Data entries:
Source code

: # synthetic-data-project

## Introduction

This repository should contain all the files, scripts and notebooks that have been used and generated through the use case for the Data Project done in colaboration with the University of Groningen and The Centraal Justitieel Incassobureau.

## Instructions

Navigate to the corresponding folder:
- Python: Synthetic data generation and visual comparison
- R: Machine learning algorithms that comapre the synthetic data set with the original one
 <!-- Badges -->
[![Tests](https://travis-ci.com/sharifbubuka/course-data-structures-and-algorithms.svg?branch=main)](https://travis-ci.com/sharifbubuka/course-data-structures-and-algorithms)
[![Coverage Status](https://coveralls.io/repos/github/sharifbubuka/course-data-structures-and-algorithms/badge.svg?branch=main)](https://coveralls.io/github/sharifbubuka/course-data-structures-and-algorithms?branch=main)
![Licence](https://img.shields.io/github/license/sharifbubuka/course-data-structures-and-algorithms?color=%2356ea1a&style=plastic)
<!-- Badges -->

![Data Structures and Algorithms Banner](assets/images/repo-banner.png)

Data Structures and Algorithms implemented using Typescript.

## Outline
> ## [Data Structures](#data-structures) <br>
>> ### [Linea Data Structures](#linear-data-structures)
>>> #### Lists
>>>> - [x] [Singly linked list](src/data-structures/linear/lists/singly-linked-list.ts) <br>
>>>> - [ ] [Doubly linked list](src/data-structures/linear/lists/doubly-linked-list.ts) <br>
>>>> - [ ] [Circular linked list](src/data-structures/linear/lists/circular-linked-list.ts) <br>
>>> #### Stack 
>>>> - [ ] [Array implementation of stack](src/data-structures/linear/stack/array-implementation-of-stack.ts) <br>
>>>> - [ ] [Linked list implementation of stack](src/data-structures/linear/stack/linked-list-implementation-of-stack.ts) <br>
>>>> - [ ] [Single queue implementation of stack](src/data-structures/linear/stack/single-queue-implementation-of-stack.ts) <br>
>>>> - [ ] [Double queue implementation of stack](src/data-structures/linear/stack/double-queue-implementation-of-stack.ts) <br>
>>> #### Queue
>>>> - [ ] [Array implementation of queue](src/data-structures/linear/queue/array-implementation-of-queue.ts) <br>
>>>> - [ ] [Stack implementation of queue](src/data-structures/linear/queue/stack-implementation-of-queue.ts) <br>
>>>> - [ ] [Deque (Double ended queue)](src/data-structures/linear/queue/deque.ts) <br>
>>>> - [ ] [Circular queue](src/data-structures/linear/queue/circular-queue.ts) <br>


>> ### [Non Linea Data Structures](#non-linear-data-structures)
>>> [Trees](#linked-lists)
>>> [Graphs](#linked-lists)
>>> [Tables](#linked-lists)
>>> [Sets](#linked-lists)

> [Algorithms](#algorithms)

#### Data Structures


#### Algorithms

The problem:
Please copy the lines from the data entries above verbatim, starting at the line that has "## Instructions" and ending after the line that has "Data Structures and Algorithms implemented".

Task result:
## Instructions

Navigate to the corresponding folder:
- Python: Synthetic data generation and visual comparison
- R: Machine learning algorithms that comapre the synthetic data set with the original one
 <!-- Badges -->
[![Tests](https://travis-ci.com/sharifbubuka/course-data-structures-and-algorithms.svg?branch=main)](https://travis-ci.com/sharifbubuka/course-data-structures-and-algorithms)
[![Coverage Status](https://coveralls.io/repos/github/sharifbubuka/course-data-structures-and-algorithms/badge.svg?branch=main)](https://coveralls.io/github/sharifbubuka/course-data-structures-and-algorithms?branch=main)
![Licence](https://img.shields.io/github/license/sharifbubuka/course-data-structures-and-algorithms?color=%2356ea1a&style=plastic)
<!-- Badges -->

![Data Structures and Algorithms Banner](assets/images/repo-banner.png)

Data Structures and Algorithms implemented using Typescript.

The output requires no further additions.